Kahneman’s work is of tremendous practical importance, but it raises some theoretical issues which he does not discuss in the book. Specifically, he appears to simply assume that the basis for all the behavior he describes is biological, and ipso facto it is universal. This is doubtless true in part, but it is unlikely that it is true of everything that he discusses. Indeed, the mind can be trained, showing that there is a sociocultural dimension to observed biases and that they are path dependent.

While some errors can be given a plausible evolutionary etiology (but Kahneman warns us to avoid the seductiveness of stories), others, especially the misevaluation of happiness, raise questions as to how the mind has been endemically conditioned by society. Does the remembering self simply get it wrong, or is the experiencing self not really present to its experiences? Our learnt attitudes to experience seem to get in the way.

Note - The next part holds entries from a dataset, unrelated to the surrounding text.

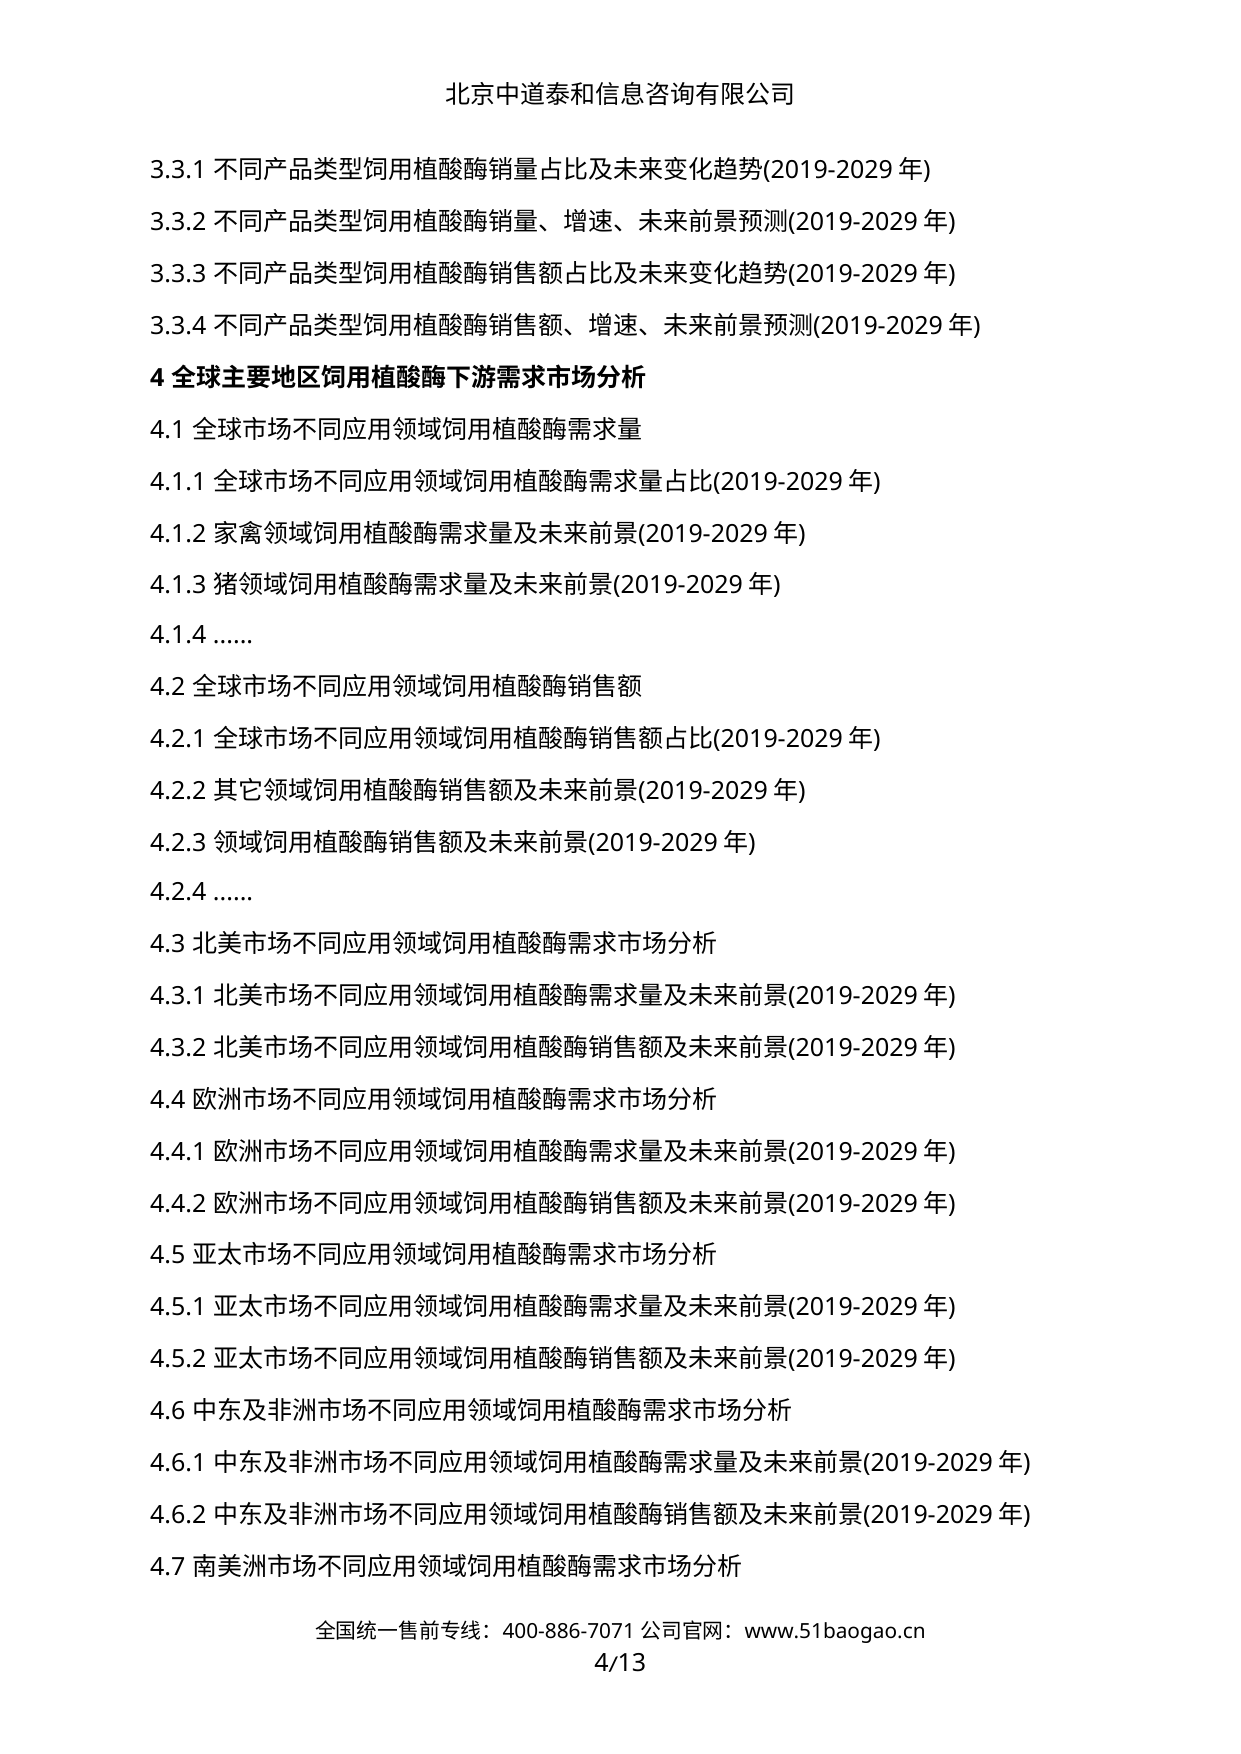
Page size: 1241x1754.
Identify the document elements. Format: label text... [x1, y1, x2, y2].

text 3.3.2 不同产品类型饲用植酸酶销量、增速、未来前景预测(2019-2029年) [150, 202, 1090, 238]
text 4.1.3 猪领域饲用植酸酶需求量及未来前景(2019-2029年) [150, 565, 1090, 601]
text 4.6 中东及非洲市场不同应用领域饲用植酸酶需求市场分析 [150, 1391, 1090, 1427]
text 4.1.4 ...... [150, 617, 1090, 651]
text 3.3.1 不同产品类型饲用植酸酶销量占比及未来变化趋势(2019-2029年) [150, 150, 1090, 186]
text 4.6.2 中东及非洲市场不同应用领域饲用植酸酶销售额及未来前景(2019-2029年) [150, 1494, 1090, 1531]
text 4.1.2 家禽领域饲用植酸酶需求量及未来前景(2019-2029年) [150, 513, 1090, 549]
text 4.3 北美市场不同应用领域饲用植酸酶需求市场分析 [150, 924, 1090, 960]
text 4.7 南美洲市场不同应用领域饲用植酸酶需求市场分析 [150, 1546, 1090, 1582]
text 4.2.4 ...... [150, 874, 1090, 908]
text 4.2 全球市场不同应用领域饲用植酸酶销售额 [150, 667, 1090, 703]
text 4.4.2 欧洲市场不同应用领域饲用植酸酶销售额及未来前景(2019-2029年) [150, 1183, 1090, 1219]
text 4.4.1 欧洲市场不同应用领域饲用植酸酶需求量及未来前景(2019-2029年) [150, 1131, 1090, 1167]
text 4.3.2 北美市场不同应用领域饲用植酸酶销售额及未来前景(2019-2029年) [150, 1027, 1090, 1064]
text 4.5.2 亚太市场不同应用领域饲用植酸酶销售额及未来前景(2019-2029年) [150, 1339, 1090, 1375]
text 4.4 欧洲市场不同应用领域饲用植酸酶需求市场分析 [150, 1079, 1090, 1116]
text 3.3.3 不同产品类型饲用植酸酶销售额占比及未来变化趋势(2019-2029年) [150, 254, 1090, 290]
text 4 全球主要地区饲用植酸酶下游需求市场分析 [150, 357, 1090, 394]
text 4.1 全球市场不同应用领域饲用植酸酶需求量 [150, 409, 1090, 446]
text 4.2.2 其它领域饲用植酸酶销售额及未来前景(2019-2029年) [150, 770, 1090, 807]
text 4.6.1 中东及非洲市场不同应用领域饲用植酸酶需求量及未来前景(2019-2029年) [150, 1442, 1090, 1479]
text 4.2.1 全球市场不同应用领域饲用植酸酶销售额占比(2019-2029年) [150, 718, 1090, 755]
text 3.3.4 不同产品类型饲用植酸酶销售额、增速、未来前景预测(2019-2029年) [150, 306, 1090, 342]
text 4.5.1 亚太市场不同应用领域饲用植酸酶需求量及未来前景(2019-2029年) [150, 1287, 1090, 1323]
text 4.5 亚太市场不同应用领域饲用植酸酶需求市场分析 [150, 1235, 1090, 1271]
text 4.2.3 领域饲用植酸酶销售额及未来前景(2019-2029年) [150, 822, 1090, 858]
text 4.1.1 全球市场不同应用领域饲用植酸酶需求量占比(2019-2029年) [150, 461, 1090, 497]
text 4.3.1 北美市场不同应用领域饲用植酸酶需求量及未来前景(2019-2029年) [150, 976, 1090, 1012]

Ultimately, Kahneman provides a lot of evidence that accidents of life have no long term impact on happiness. Happiness is not obviously generated by what we experience in (adult) life at all, but rather by how we experience it – which has largely been settled by the time we get there. If we experienced life in fullness, we would not be prone to imagining that environmental changes – in job, place, relationship – would generate massive shifts in our well-being. This illusion is a direct result of the lack of well-being we experience because of the bound state of our libido. Given this fact, if we are aiming at gross national happiness, avoidance of disturbances in childhood to our ability to abandon to the natural flow of life should be an overarching priority of public policy.